For the past five years Chicago Film Archives has sponsored a local artistic collaboration called the Media Mixer. In each year, CFA commissioned three Chicago-based media artists to create new works with material taken from the organization’s archival footage. Nancy Watrous, executive director of CFA, says that the artists could choose and use any footage that they wanted, as long as CFA had the copyrights or the works were in the public domain. “We then would pair them up—in some cases, kind of a blind date—with Chicago audio artists or musicians to score the new piece,” she explains. CFA would then premiere the new works at a Media Mixer event at the Hideout. According to Watrous, the process and events had been “hugely successful,” with some of the pieces going on to win awards at festivals.
In 2016, CFA received a grant from the MacArthur Foundation to produce an international version called the International Media Mixer. CFA will collaborate with Lab 80 film, based in Bergamo, Italy, on the project. The two organizations will exchange digitized film footage from their respective repositories and then commission media artists from the partnering country to create new works using the partner’s footage.
Upon completion of these four silent video works (two from Italy and two from the U.S.), the organizations will bring the footage back to its country of origin so that two musicians or bands from the home country can score the new pieces. Sometime in 2018, the four films will screen in Chicago and in Italy, with live accompaniment by the musicians who created the scores.
“My Italian colleague Karianne Fiorini and I have been talking about doing some type of collaboration or exchange of programming for several years now,” Watrous says. “She and I served on a panel together at a conference and quickly became aware that we both greatly appreciated and valued amateur films.” They talked about forming a joint program of 20th-century amateur films made by women. “I think she knew of a collection shot at a circus in some region of Italy that sounded outstanding,” Watrous says, “and of course, I was falling in love with Margaret Conneely, who had barely moved into her new home in CFA’s vault.” However, “so much was happening for Karianne over in Italy and CFA was going through growing spurts, so we never put the program together.”

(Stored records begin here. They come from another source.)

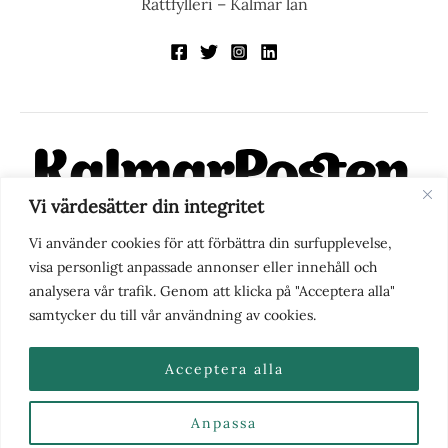
Rattfylleri – Kalmar län
Vi värdesätter din integritet
KalmarPosten är en modern lokalnyhetstidning på nätet. Med
Vi använder cookies för att förbättra din surfupplevelse,
fokus på Kalmarregionen, men också med blick för det större
visa personligt anpassade annonser eller innehåll och
perspektivet, vill vi vara din självklara kanal för nyheter,
analysera vår trafik. Genom att klicka på "Acceptera alla"
berättelser och engagemang. KalmarPosten grundades 1988 och
samtycker du till vår användning av cookies.
fick nya ägare 2025.
Acceptera alla
Anpassa
Nyhetstips eller frågor?
Kontakta oss
| Copyright ©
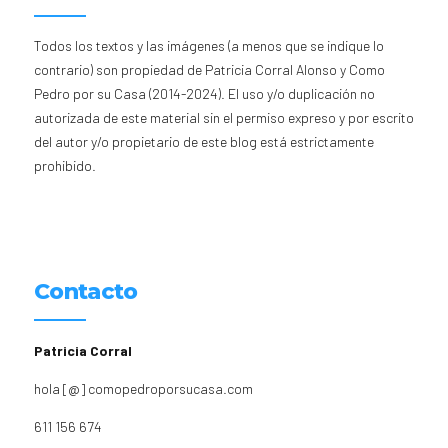
Todos los textos y las imágenes (a menos que se indique lo
contrario) son propiedad de Patricia Corral Alonso y Como
Pedro por su Casa (2014-2024). El uso y/o duplicación no
autorizada de este material sin el permiso expreso y por escrito
del autor y/o propietario de este blog está estrictamente
prohibido.
Contacto
Patricia Corral
hola [@] comopedroporsucasa.com
611 156 674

But when Watrous learned that the MacArthur Foundation was offering a grant that would allow a cultural exchange, she contacted Fiorini with a new idea. “When I began thinking about some kind of an exchange we could do with an archive in Italy, I realized we had a model in the Media Mixer,” Watrous says. “This time, it would be a sort of blind date between cultures.”
Fiorini, who curates festivals and works with archives throughout Italy, suggested Lab 80 as the partnering organization. Meanwhile, Watrous proposed the musical element that also had been an integral part of CFA’s local Media Mixer. “I thought that by bringing the musicians to their media partner’s country to perform the music live to the video would be exciting, and present opportunities for expanded relationships,” she says.
Though this is the first time that CFA’s local Media Mixer concept is being applied internationally and cross-culturally, this “across-the-ocean ‘call and response,'” as Watrous calls it, has the potential to far surpass its predecessor.
“The goal is to explore the process of creating culturally hybrid media works, mixing and layering artistic expressions from artists of two different cultures,” Watrous notes. “We also are keen to bring definition and scope to the practice of media conservation around the world.”
Watrous says that CFA and Lab 80 will screen the pieces in Italy and in the Chicago area, “probably at multiple dates and venues in 2018.” In 2017, she says, “the artists will be hard at work messing with cool archival footage.”